• Work order:
Give back every line of the data below exactly.

• Given information:
>>
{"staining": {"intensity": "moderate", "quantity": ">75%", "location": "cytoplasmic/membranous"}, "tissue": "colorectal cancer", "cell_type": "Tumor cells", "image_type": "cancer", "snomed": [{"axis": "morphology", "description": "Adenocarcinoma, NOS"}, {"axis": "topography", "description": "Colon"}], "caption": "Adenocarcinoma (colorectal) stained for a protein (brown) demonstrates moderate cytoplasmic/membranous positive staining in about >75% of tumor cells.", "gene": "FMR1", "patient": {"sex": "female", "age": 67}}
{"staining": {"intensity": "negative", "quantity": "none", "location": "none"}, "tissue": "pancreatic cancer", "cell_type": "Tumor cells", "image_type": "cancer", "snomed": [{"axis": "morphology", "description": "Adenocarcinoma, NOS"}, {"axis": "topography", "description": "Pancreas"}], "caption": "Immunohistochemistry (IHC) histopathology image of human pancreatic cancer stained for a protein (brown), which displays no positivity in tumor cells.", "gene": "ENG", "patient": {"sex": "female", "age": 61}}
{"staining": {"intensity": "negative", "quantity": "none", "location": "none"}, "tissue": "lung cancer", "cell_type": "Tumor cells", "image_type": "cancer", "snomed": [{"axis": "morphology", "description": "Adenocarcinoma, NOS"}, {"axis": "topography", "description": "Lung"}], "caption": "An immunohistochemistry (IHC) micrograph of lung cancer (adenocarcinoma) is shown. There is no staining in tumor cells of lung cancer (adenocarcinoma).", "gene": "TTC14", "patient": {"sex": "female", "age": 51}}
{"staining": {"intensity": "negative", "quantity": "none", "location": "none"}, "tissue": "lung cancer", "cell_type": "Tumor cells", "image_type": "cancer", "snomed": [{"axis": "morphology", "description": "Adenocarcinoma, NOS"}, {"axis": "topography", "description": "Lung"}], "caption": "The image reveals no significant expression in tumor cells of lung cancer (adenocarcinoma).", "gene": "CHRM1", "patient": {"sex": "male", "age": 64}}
<<
• Exercise response:
{"staining": {"intensity": "moderate", "quantity": ">75%", "location": "cytoplasmic/membranous"}, "tissue": "colorectal cancer", "cell_type": "Tumor cells", "image_type": "cancer", "snomed": [{"axis": "morphology", "description": "Adenocarcinoma, NOS"}, {"axis": "topography", "description": "Colon"}], "caption": "Adenocarcinoma (colorectal) stained for a protein (brown) demonstrates moderate cytoplasmic/membranous positive staining in about >75% of tumor cells.", "gene": "FMR1", "patient": {"sex": "female", "age": 67}}
{"staining": {"intensity": "negative", "quantity": "none", "location": "none"}, "tissue": "pancreatic cancer", "cell_type": "Tumor cells", "image_type": "cancer", "snomed": [{"axis": "morphology", "description": "Adenocarcinoma, NOS"}, {"axis": "topography", "description": "Pancreas"}], "caption": "Immunohistochemistry (IHC) histopathology image of human pancreatic cancer stained for a protein (brown), which displays no positivity in tumor cells.", "gene": "ENG", "patient": {"sex": "female", "age": 61}}
{"staining": {"intensity": "negative", "quantity": "none", "location": "none"}, "tissue": "lung cancer", "cell_type": "Tumor cells", "image_type": "cancer", "snomed": [{"axis": "morphology", "description": "Adenocarcinoma, NOS"}, {"axis": "topography", "description": "Lung"}], "caption": "An immunohistochemistry (IHC) micrograph of lung cancer (adenocarcinoma) is shown. There is no staining in tumor cells of lung cancer (adenocarcinoma).", "gene": "TTC14", "patient": {"sex": "female", "age": 51}}
{"staining": {"intensity": "negative", "quantity": "none", "location": "none"}, "tissue": "lung cancer", "cell_type": "Tumor cells", "image_type": "cancer", "snomed": [{"axis": "morphology", "description": "Adenocarcinoma, NOS"}, {"axis": "topography", "description": "Lung"}], "caption": "The image reveals no significant expression in tumor cells of lung cancer (adenocarcinoma).", "gene": "CHRM1", "patient": {"sex": "male", "age": 64}}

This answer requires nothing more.